Earlier this year the inmates residents of a nursing home for the elderly called De Bieslandhof in Delft got a virtual train compartment to lounge in. The compartment which consists of a number of seats and screens placed in portrait position was commissioned by the home itself in cooperation with SKOR (Foundation for Art and Public Space). The screens show a Dutch landscape of tree-lined meadows gently rolling by.

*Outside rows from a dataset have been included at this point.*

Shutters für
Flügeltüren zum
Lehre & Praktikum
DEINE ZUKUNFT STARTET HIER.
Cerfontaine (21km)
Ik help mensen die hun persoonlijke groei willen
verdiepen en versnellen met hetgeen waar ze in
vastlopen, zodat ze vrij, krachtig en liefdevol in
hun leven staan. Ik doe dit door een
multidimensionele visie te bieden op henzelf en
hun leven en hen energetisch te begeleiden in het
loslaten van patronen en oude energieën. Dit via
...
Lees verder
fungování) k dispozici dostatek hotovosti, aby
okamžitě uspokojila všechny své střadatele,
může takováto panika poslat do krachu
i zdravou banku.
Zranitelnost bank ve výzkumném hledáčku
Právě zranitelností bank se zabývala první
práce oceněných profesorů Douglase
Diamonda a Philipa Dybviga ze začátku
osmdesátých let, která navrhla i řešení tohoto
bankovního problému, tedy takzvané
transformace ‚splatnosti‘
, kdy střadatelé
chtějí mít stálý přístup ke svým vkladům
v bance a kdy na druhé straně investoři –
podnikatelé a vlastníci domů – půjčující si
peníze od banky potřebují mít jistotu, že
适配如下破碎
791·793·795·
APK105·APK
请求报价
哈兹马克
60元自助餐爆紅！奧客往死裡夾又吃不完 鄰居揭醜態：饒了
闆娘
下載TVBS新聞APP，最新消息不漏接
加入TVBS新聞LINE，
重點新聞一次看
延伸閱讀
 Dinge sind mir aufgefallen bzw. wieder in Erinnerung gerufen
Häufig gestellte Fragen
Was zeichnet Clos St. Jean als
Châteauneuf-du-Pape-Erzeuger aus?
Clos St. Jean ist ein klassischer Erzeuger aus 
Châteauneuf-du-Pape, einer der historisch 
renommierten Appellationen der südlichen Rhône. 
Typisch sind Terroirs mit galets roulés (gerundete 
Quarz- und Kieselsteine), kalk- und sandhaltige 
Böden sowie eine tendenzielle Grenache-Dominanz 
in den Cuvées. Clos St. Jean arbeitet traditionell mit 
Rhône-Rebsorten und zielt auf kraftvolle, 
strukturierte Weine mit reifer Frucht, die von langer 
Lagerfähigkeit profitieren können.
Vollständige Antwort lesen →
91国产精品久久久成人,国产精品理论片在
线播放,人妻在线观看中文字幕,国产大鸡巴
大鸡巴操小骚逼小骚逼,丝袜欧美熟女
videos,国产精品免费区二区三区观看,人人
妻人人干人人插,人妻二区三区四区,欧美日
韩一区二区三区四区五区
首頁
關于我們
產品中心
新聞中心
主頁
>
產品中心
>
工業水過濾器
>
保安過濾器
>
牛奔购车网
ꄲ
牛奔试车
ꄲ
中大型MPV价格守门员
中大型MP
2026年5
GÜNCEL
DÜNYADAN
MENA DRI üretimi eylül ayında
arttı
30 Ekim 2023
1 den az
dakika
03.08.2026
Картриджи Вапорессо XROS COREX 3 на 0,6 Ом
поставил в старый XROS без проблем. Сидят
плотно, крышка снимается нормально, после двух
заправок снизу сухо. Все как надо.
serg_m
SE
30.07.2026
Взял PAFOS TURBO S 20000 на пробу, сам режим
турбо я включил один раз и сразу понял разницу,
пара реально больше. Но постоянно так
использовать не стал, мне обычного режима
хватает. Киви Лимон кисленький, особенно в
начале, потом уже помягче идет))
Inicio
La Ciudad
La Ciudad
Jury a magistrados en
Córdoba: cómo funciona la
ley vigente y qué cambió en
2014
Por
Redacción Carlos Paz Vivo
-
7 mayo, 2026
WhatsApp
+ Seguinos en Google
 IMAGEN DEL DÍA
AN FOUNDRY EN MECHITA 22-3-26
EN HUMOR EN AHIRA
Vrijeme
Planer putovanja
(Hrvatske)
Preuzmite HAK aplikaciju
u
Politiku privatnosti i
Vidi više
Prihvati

Groups of residents can have a cup of tea or coffee in De coupé [the name of the objet d’art, translates as The compartment—Branko] as well as receive a hot meal. Moreover, the work seems to have an added therapeutic value since the more restless residents who used to constantly stand in front of closed doors because they wanted to escape from the nursing home, are now calmly enjoying a few hours in De coupé instead.
And the artists, Lino Hellings and Yvonne Dröge Wendel, document the process (Dutch) in their online diary:
We now have a good idea of what the video should look like. 80 % sky with cumulus clouds and 20 % underexposed landscape, preferably rows of trees. The view should be filmed in landscape mode, then cut in two, and twice recorded vertically. The same image is shown mirrored on the other side.
We discover an old steam train between Hoorn and Medemblik. The windows are perfect, as is the speed. We use old socks filled with coffee beans as a camera stand.